If I had to diagnose this, I’d be looking to set up some sort of test environment where I could try submitting files locally to see if I could recreate these symptoms. I might try some combination of either curl or selenium to try and make it create duplicate files.

Given that you’re only seeing one POST being issued, I’m being led to believe that it can’t be a client-side issue. However, since this isn’t happening every time, it doesn’t sound like it can be a server-side issue either. At that point, my only idea is to trace what’s happening every way possible to see if you can capture these extra files being written close to the time that they are written.

Does the server side logic that creates the InspectionDetails run in a loop of some sort to fetch master_id? It looks like master_id is fetched differently than the other fields.

basically i check if there is a record exist if not will create and save for that masterid. so at the backend this is the only code that is used to save the file.
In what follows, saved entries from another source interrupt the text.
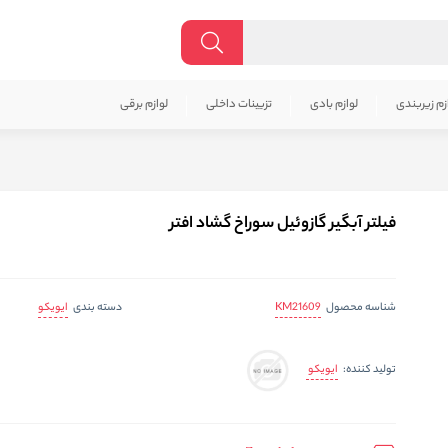
زم زیربندی
لوازم بادی
تزیینات داخلی
لوازم برقی
فیلتر آبگیر گازوئیل سوراخ گشاد افتر
KM21609
ایویکو
شناسه محصول
دسته بندی
ایویکو
تولید کننده:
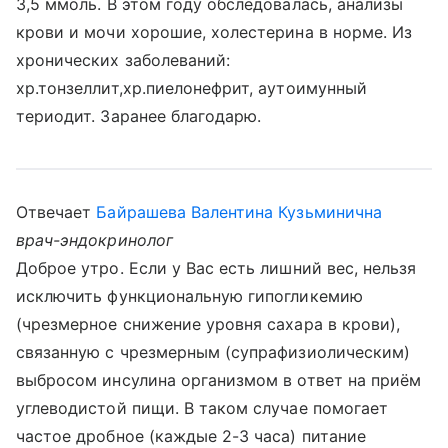
3,5 ммоль. В этом году обследовалась, анализы
крови и мочи хорошие, холестерина в норме. Из
хронических заболеваний:
хр.тонзеллит,хр.пиелонефрит, аутоимунный
териодит. Заранее благодарю.
Отвечает
Байрашева Валентина Кузьминична
врач-эндокринолог
Доброе утро. Если у Вас есть лишний вес, нельзя
исключить функциональную гипогликемию
(чрезмерное снижение уровня сахара в крови),
связанную с чрезмерным (супрафизиолическим)
выбросом инсулина организмом в ответ на приём
углеводистой пищи. В таком случае помогает
частое дробное (каждые 2-3 часа) питание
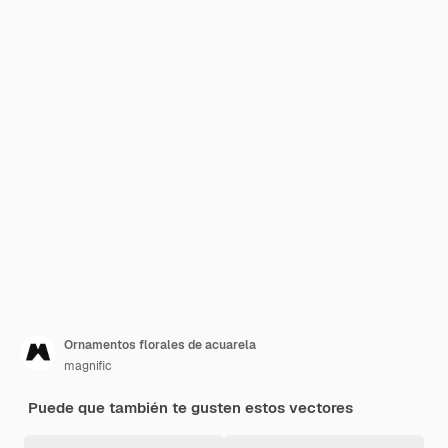
Ornamentos florales de acuarela
magnific
Puede que también te gusten estos vectores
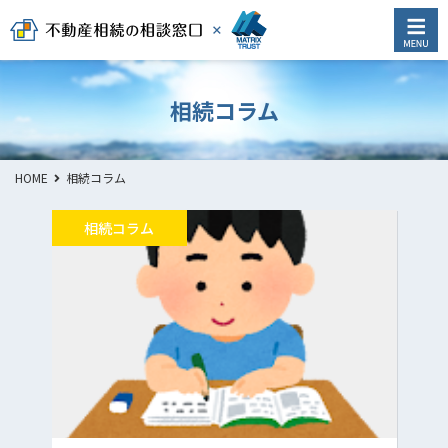
相続コラム
HOME
相続コラム
相続コラム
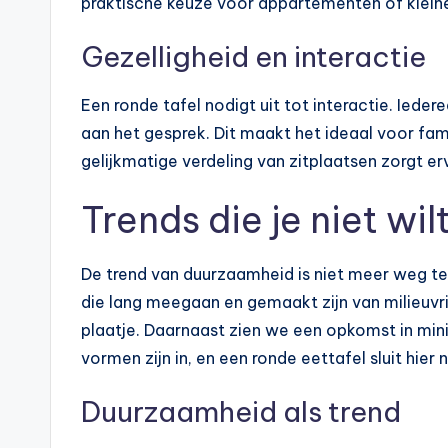
praktische keuze voor appartementen of kleine
Gezelligheid en interactie
Een ronde tafel nodigt uit tot interactie. Ieder
aan het gesprek. Dit maakt het ideaal voor fam
gelijkmatige verdeling van zitplaatsen zorgt e
Trends die je niet wil
De trend van duurzaamheid is niet meer weg t
die lang meegaan en gemaakt zijn van milieuvri
plaatje. Daarnaast zien we een opkomst in mini
vormen zijn in, en een ronde eettafel sluit hier
Duurzaamheid als trend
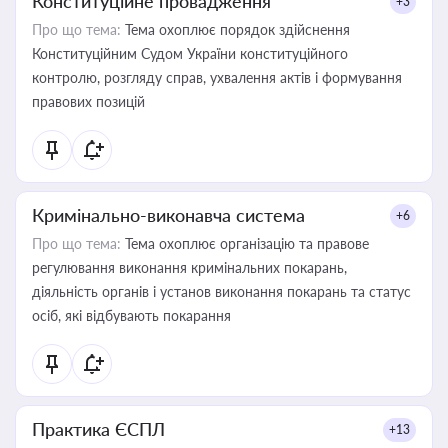
Конституційне провадження
+3
Про що тема:
Тема охоплює порядок здійснення
Конституційним Судом України конституційного
контролю, розгляду справ, ухвалення актів і формування
правових позицій
Кримінально-виконавча система
+6
Про що тема:
Тема охоплює організацію та правове
регулювання виконання кримінальних покарань,
діяльність органів і установ виконання покарань та статус
осіб, які відбувають покарання
Практика ЄСПЛ
+13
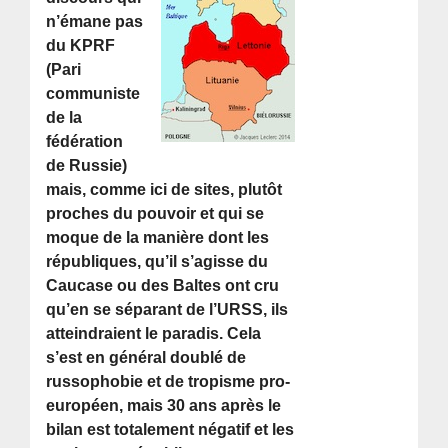
n’émane pas
du KPRF
(Pari
communiste
de la
fédération
de Russie)
mais, comme ici de sites, plutôt
proches du pouvoir et qui se
moque de la manière dont les
républiques, qu’il s’agisse du
Caucase ou des Baltes ont cru
qu’en se séparant de l’URSS, ils
atteindraient le paradis. Cela
s’est en général doublé de
russophobie et de tropisme pro-
européen, mais 30 ans après le
bilan est totalement négatif et les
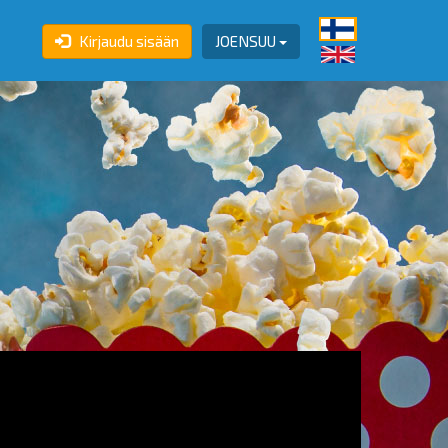
Kirjaudu sisään
JOENSUU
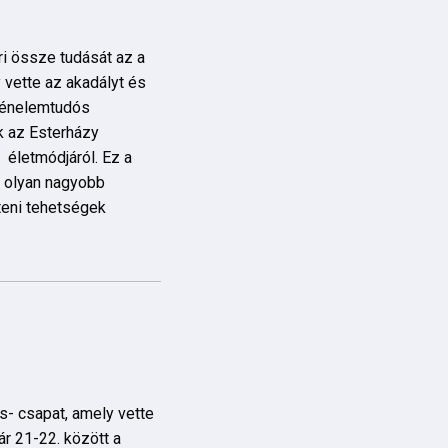
 össze tudását az a
 vette az akadályt és
rténelemtudós
k az Esterházy
, életmódjáról. Ez a
k olyan nagyobb
teni tehetségek
s- csapat, amely vette
r 21-22. között a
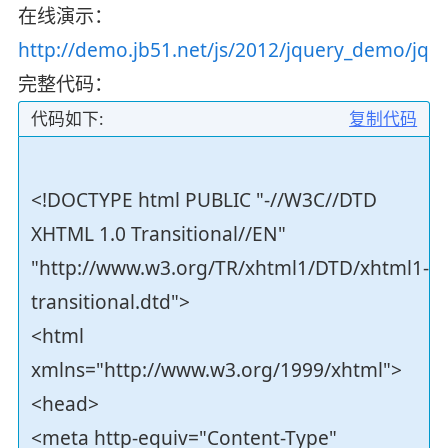
在线演示：
http://demo.jb51.net/js/2012/jquery_demo/jqu
完整代码：
代码如下:
复制代码
<!DOCTYPE html PUBLIC "-//W3C//DTD
XHTML 1.0 Transitional//EN"
"http://www.w3.org/TR/xhtml1/DTD/xhtml1-
transitional.dtd">
<html
xmlns="http://www.w3.org/1999/xhtml">
<head>
<meta http-equiv="Content-Type"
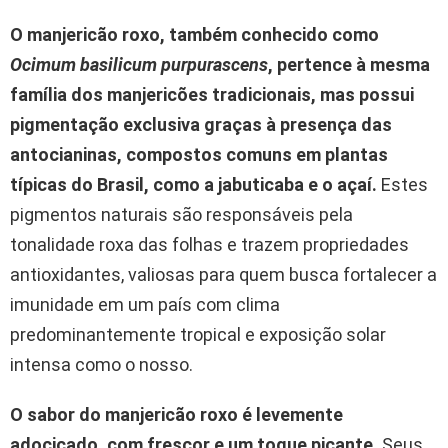
O manjericão roxo, também conhecido como
Ocimum basilicum purpurascens
, pertence à mesma
família dos manjericões tradicionais, mas possui
pigmentação exclusiva graças à presença das
antocianinas, compostos comuns em plantas
típicas do Brasil, como a jabuticaba e o açaí.
Estes
pigmentos naturais são responsáveis pela
tonalidade roxa das folhas e trazem propriedades
antioxidantes, valiosas para quem busca fortalecer a
imunidade em um país com clima
predominantemente tropical e exposição solar
intensa como o nosso.
O sabor do manjericão roxo é levemente
adocicado, com frescor e um toque picante.
Seus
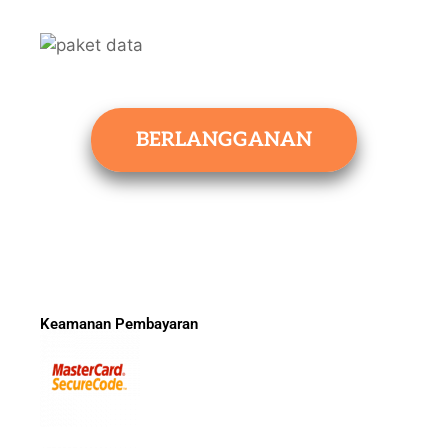
BERLANGGANAN
Keamanan Pembayaran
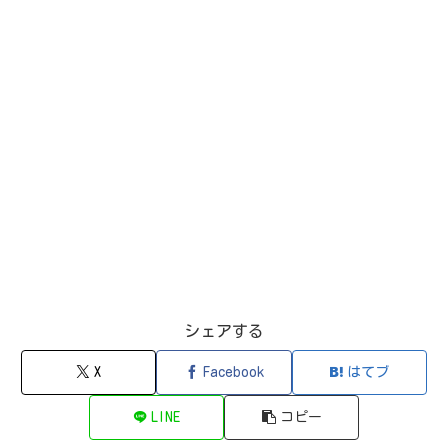
シェアする
X
Facebook
はてブ
LINE
コピー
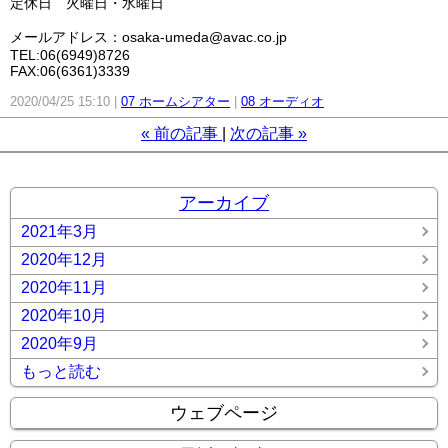
定休日 火曜日・水曜日
メールアドレス：osaka-umeda@avac.co.jp
TEL:06(6949)8726
FAX:06(6361)3339
2020/04/25 15:10
07 ホームシアター
08 オーディオ
«
前の記事
次の記事
»
アーカイブ
2021年3月
2020年12月
2020年11月
2020年10月
2020年9月
もっと読む
ウェブページ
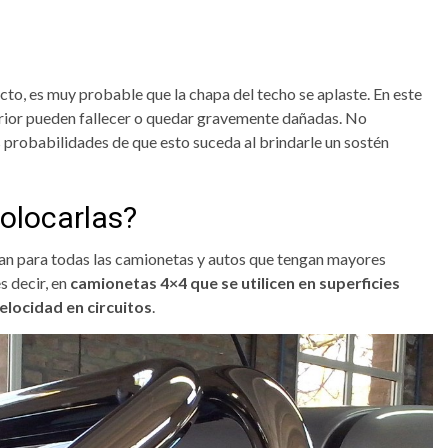
to, es muy probable que la chapa del techo se aplaste. En este
terior pueden fallecer o quedar gravemente dañadas. No
s probabilidades de que esto suceda al brindarle un sostén
olocarlas?
an para todas las camionetas y autos que tengan mayores
s decir, en
camionetas 4×4 que se utilicen en superficies
elocidad en circuitos
.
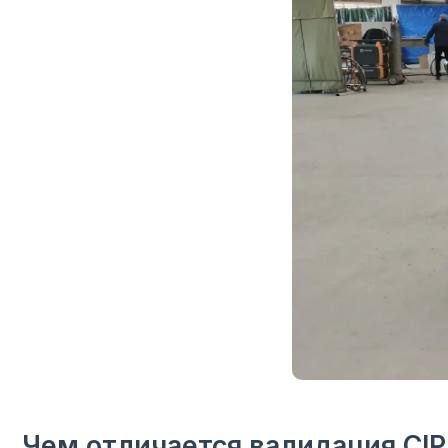
Чем отличается валидация CIP и S
CIP и SIP часто объединяют в одну систему, но валидировать
CIP
подтверждает очистку.
SIP
подтверждает стерилизацию очищенного контура.
Если оборудование плохо очищено, стерилизация не решает 
загрязнения.
Критерий
Валидаци
Основная цель
Подтверд
Остатки 
Что проверяют
загрязне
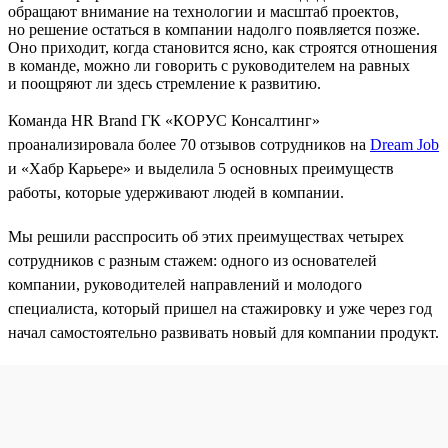
обращают внимание на технологии и масштаб проектов,
но решение остаться в компании надолго появляется позже.
Оно приходит, когда становится ясно, как строятся отношения
в команде, можно ли говорить с руководителем на равных
и поощряют ли здесь стремление к развитию.
Команда HR Brand ГК «КОРУС Консалтинг»
проанализировала более 70 отзывов сотрудников на
Dream Job
и «Хабр Карьере» и выделила 5 основных преимуществ
работы, которые удерживают людей в компании.
Мы решили расспросить об этих преимуществах четырех
сотрудников с разным стажем: одного из основателей
компании, руководителей направлений и молодого
специалиста, который пришел на стажировку и уже через год
начал самостоятельно развивать новый для компании продукт.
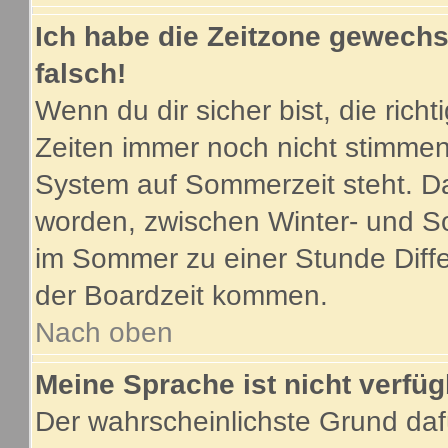
Ich habe die Zeitzone gewechse
falsch!
Wenn du dir sicher bist, die ric
Zeiten immer noch nicht stimmen
System auf Sommerzeit steht. Da
worden, zwischen Winter- und S
im Sommer zu einer Stunde Diff
der Boardzeit kommen.
Nach oben
Meine Sprache ist nicht verfüg
Der wahrscheinlichste Grund dafü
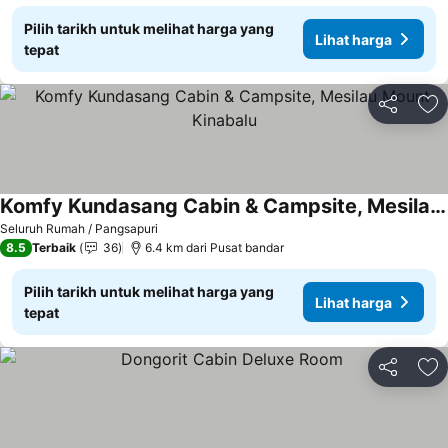
Pilih tarikh untuk melihat harga yang
Lihat harga
tepat
Kongsi
Ta
Komfy Kundasang Cabin & Campsite, Mesilau Mount Kinabalu
Seluruh Rumah / Pangsapuri
8.5
Terbaik
36
6.4 km dari Pusat bandar
Pilih tarikh untuk melihat harga yang
Lihat harga
tepat
Kongsi
Ta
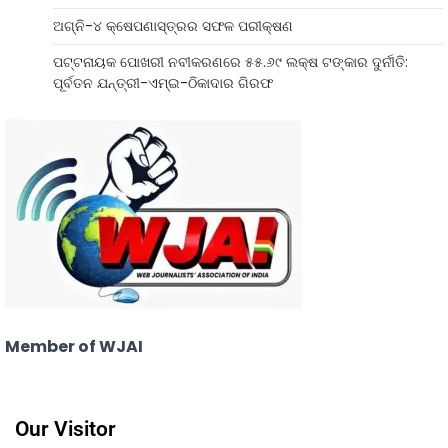
ଅଗ୍ନି-୪ କ୍ଷେପଣାସ୍ତ୍ରର ସଫଳ ପରୀକ୍ଷଣ
ପଟ୍ଟନାୟକ ପୋଖରୀ ନବୀକରଣରେ ୫୫.୬୯ ଲକ୍ଷ ଟଙ୍କାର ଦୁର୍ନୀତି:
ପୂର୍ବତନ ଯନ୍ତ୍ରୀ-ଏମ୍‌ଇ-ଠିକାଦାର ଗିରଫ
Member of WJAI
Our Visitor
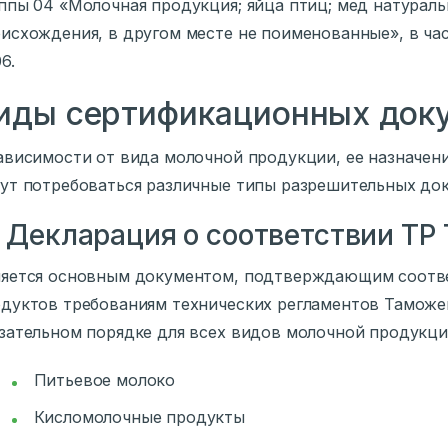
ппы 04 «Молочная продукция; яйца птиц; мед натурал
исхождения, в другом месте не поименованные», в ча
6.
иды сертификационных доку
ависимости от вида молочной продукции, ее назначен
ут потребоваться различные типы разрешительных до
 Декларация о соответствии ТР
яется основным документом, подтверждающим соотве
дуктов требованиям технических регламентов Таможе
зательном порядке для всех видов молочной продукци
Питьевое молоко
Кисломолочные продукты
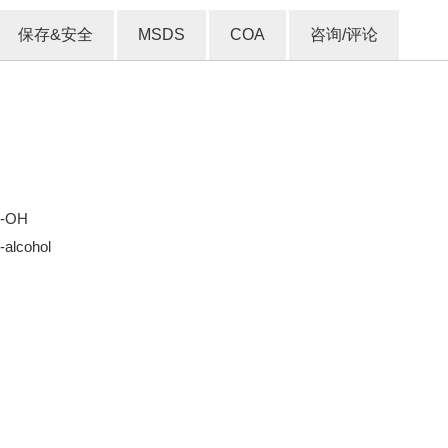
保存&安全
MSDS
COA
咨询/评论
2-OH
alcohol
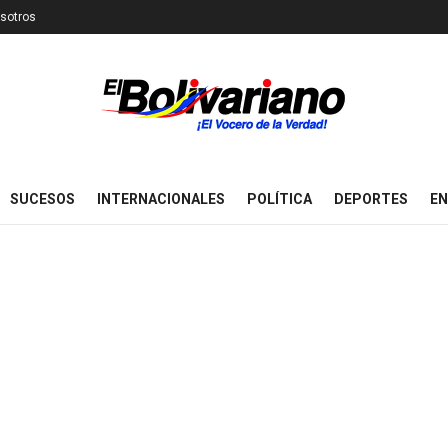
sotros
SUCESOS
INTERNACIONALES
POLÍTICA
DEPORTES
EN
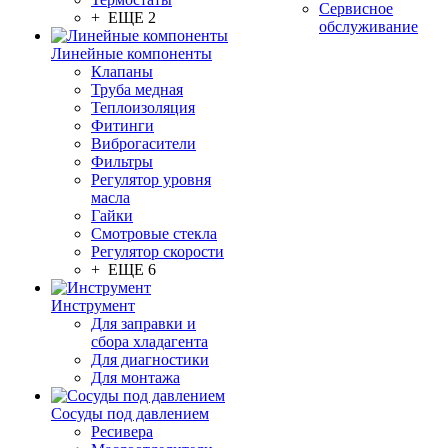
Сервисное
+ ЕЩЕ 2
обслуживание
Линейные компоненты
Клапаны
Труба медная
Теплоизоляция
Фитинги
Виброгасители
Фильтры
Регулятор уровня
масла
Гайки
Смотровые стекла
Регулятор скорости
+ ЕЩЕ 6
Инструмент
Для заправки и
сбора хладагента
Для диагностики
Для монтажа
Сосуды под давлением
Ресивера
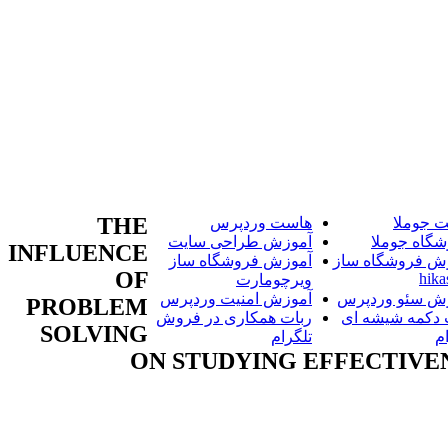
THE
 جوملا
هاست وردپرس
شگاه جوملا
آموزش طراحی سایت
INFLUENCE
ش فروشگاه ساز
آموزش فروشگاه ساز
OF
hika
ویرچومارت
ش سئو وردپرس
آموزش امنیت وردپرس
PROBLEM
 دکمه شیشه ای
ربات همکاری در فروش
SOLVING
م
تلگرام
ON STUDYING EFFECTIVEN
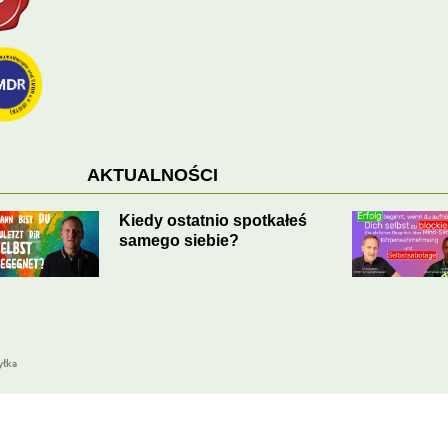
AKTUALNOŚCI
Sukces zaczyna się, gdy
przestajesz się blokować.
EMDR pomaga.
yłka
sch
English
Français
Español
Italiano
Ne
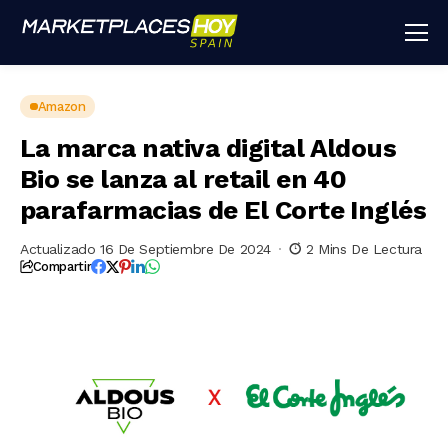
Amazon
La marca nativa digital Aldous
Bio se lanza al retail en 40
parafarmacias de El Corte Inglés
Actualizado 16 De Septiembre De 2024
2 Mins De Lectura
Compartir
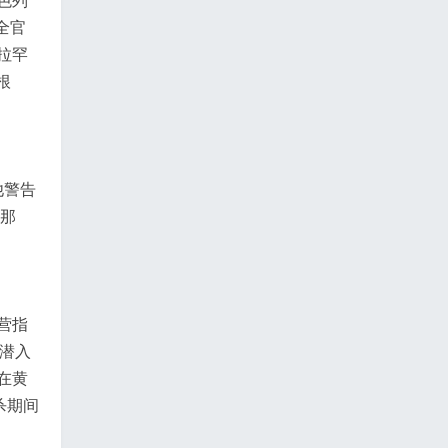
全官
拉罕
根
他警告
，那
营指
间潜入
在黄
杀期间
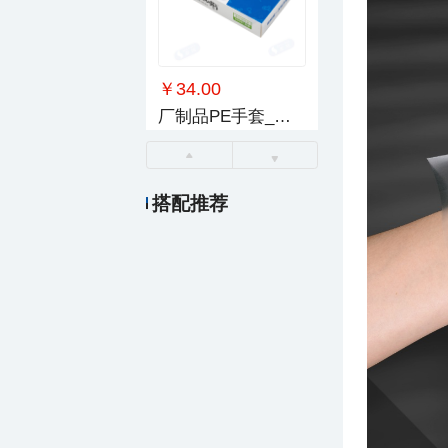
￥34.00
厂制品PE手套_系列4
搭配推荐
￥19.00
超护PE手套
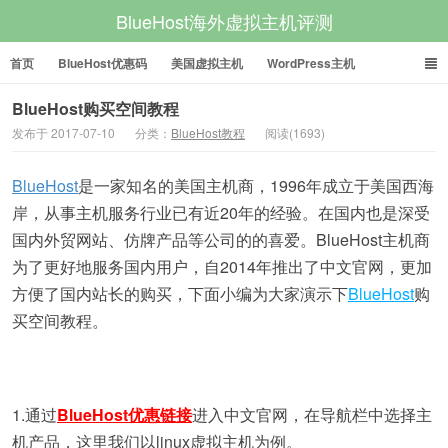
BlueHost海外虚拟主机评测
首页
BlueHost优惠码
美国虚拟主机
WordPress主机
美国VPS
美国服务器
BlueHost购买空间教程
发布于 2017-07-10
分类：
BlueHost教程
阅读(1693)
BlueHost
是一家知名的美国主机商，1996年成立于美国西海
岸，从事主机服务行业已有近20年的经验。在国内也是深受
国内外贸网站、仿牌产品等公司的的喜爱。BlueHost主机商
为了更好地服务国内用户，自2014年推出了中文官网，更加
方便了国内站长的购买，下面小编为大家演示下
BlueHost
购
买空间教程。
1.通过
BlueHost优惠链接
进入中文官网，在导航栏中选择主
机产品，这里我们以linux虚拟主机为例。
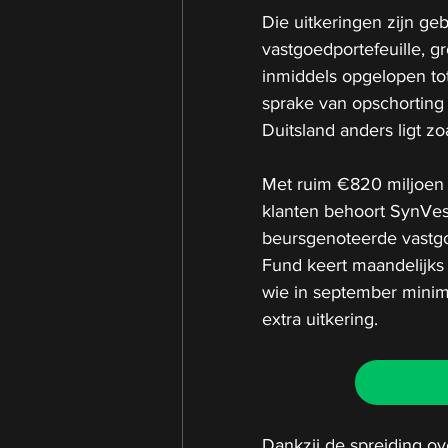
Die uitkeringen zijn ge
vastgoedportefeuille, 
inmiddels opgelopen tot
sprake van opschorting v
Duitsland anders ligt zo
Met ruim €820 miljoen 
klanten behoort SynVest
beursgenoteerde vastg
Fund keert maandelijks 
wie in september minima
extra uitkering. 
Dankzij de spreiding ov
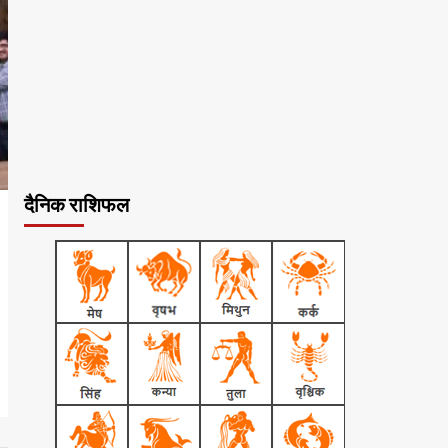
दैनिक राशिफल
Come to think of this mainly happens when this is done outdoors when there is a possible slow network connection. I have tried to do this on a LAN and never found the issue. Happens on the field though but again not consistent. Not sure if there is something in the middleware that takes care of saving files is concerned. But at least the good thing is when its saved even when i have multiple file the FileField contains the LAST created fileurl. with all the postfixes for duplicate files. “_xxxx.jpg”

try:
        inspectDetailObj = InspectionDetails.objects.get(

            master_id_id=master_id, category_id_id=request.POST['category_id'],
            item_id_id=request.POST['item_id'])
        inspectDetailObj.item_value = request.POST['item_value']
        if bool(request.FILES.get('item_image', False)):
            inspectDetailObj.item_image = request.FILES['item_image']
        inspectDetailObj.save()
    except InspectionDetails.DoesNotExist:
        inspectDetailObj.master_id_id = master_id
        inspectDetailObj.category_id_id = request.POST['category_id']
        inspectDetailObj.item_id_id = request.POST['item_id']
        inspectDetailObj.item_value = request.POST['item_value']
        if bool(request.FILES.get('item_image', False)):
            inspectDetailObj.item_image = request.FILES['item_image']
        inspectDetailObj.save()

Do you have any signal receivers for this model? Or better yet, does item_image get modified in any other place for your project?

No it’s a straightforward application. Have never used advanced features so far. Really straight forward save only. No other manipulation done as a custom action.

Hello @vignesk70
Did you find the problem? I’m having the same problem my frontend is a VueJs app and my backend is django. my clients requires to upload many files in some cases more than 1000 images and i send them one by one. For me this happens when number of files are more than 500.

Nope if you are using Vuejs for your front end and im using Javascript to send the data to the backend. If this same problem exists then it could be related to the backend saving part within Django. I dont have a solution as yet. Currently I have manual script that deletes the duplicate files. Not very elegant solutions but its the only thing i can do.

Hello, did you finally find the solution?
I also have the same issue, and I just found an antipattern that could generate such a behavior - I did not try anything yet but I will soon

Do share if you find out why? Currently it’s purely using plain JavaScript to post the objects to the backend.